Winning the Cold War in East Asia: Sport and Regionalism

Saturday, January 8, 2011: 9:00 AM
Room 104 (Hynes Convention Center)
Sandra Collins , California State University at Chico, Chico, CA
The sensational 1962 Asian Games illustrated the dynamics of Asian regionalism during the Cold War.   The Indonesian Asian Game organizers failed to invite Nationalist China and Israel despite being instructed to do so by the International Olympic Committee. When, in response, the IOC ordered nations to withdraw their athletes from the Asian Games, South Korea did so immediately but Japan did not.   Japanese officials claimed that the decision whether or not to participate was to them and that this issue was a “test of Japan’s right to assert any form of Asian political leadership.”
The 1962 Asian Games influenced the diplomatic relations between South Korea and Japan, both of which were aligned with Western nations of the IOC.  The international criticisms of the 1962 Games also sparked the creation of GANEFO (The Games of the New Emerging Forces) by Sukharto.  The first GANEFO was held in 1963 in Indonesia.

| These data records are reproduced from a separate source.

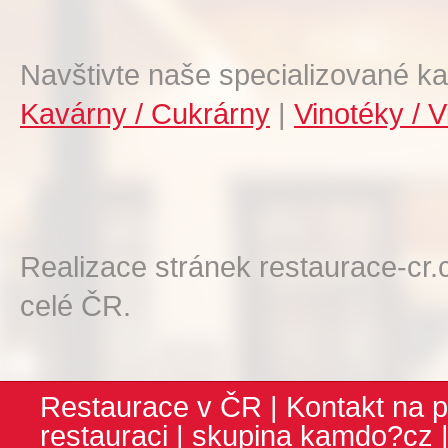
Navštivte naše specializované ka
Kavárny / Cukrárny
|
Vinotéky / V
Realizace stránek restaurace-cr.
celé ČR.
Restaurace v ČR
|
Kontakt na p
restauraci
| skupina
kamdo?cz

Sports have long played a pivotal role in the process of nation building in East Asia. This paper will examine several intersecting discourses – on the Cold War, sports, and East Asia regionalism – in order to understand how sports in the Cold War period was initiated as a critical diplomatic tool to facilitate the growing regionalism in East Asia.   By looking at the controversies that surrounded the 1962 Asian Games which were held in Jakarta, Indonesia, the role of sport in the politics of the regionalism of East Asia will be analyzed.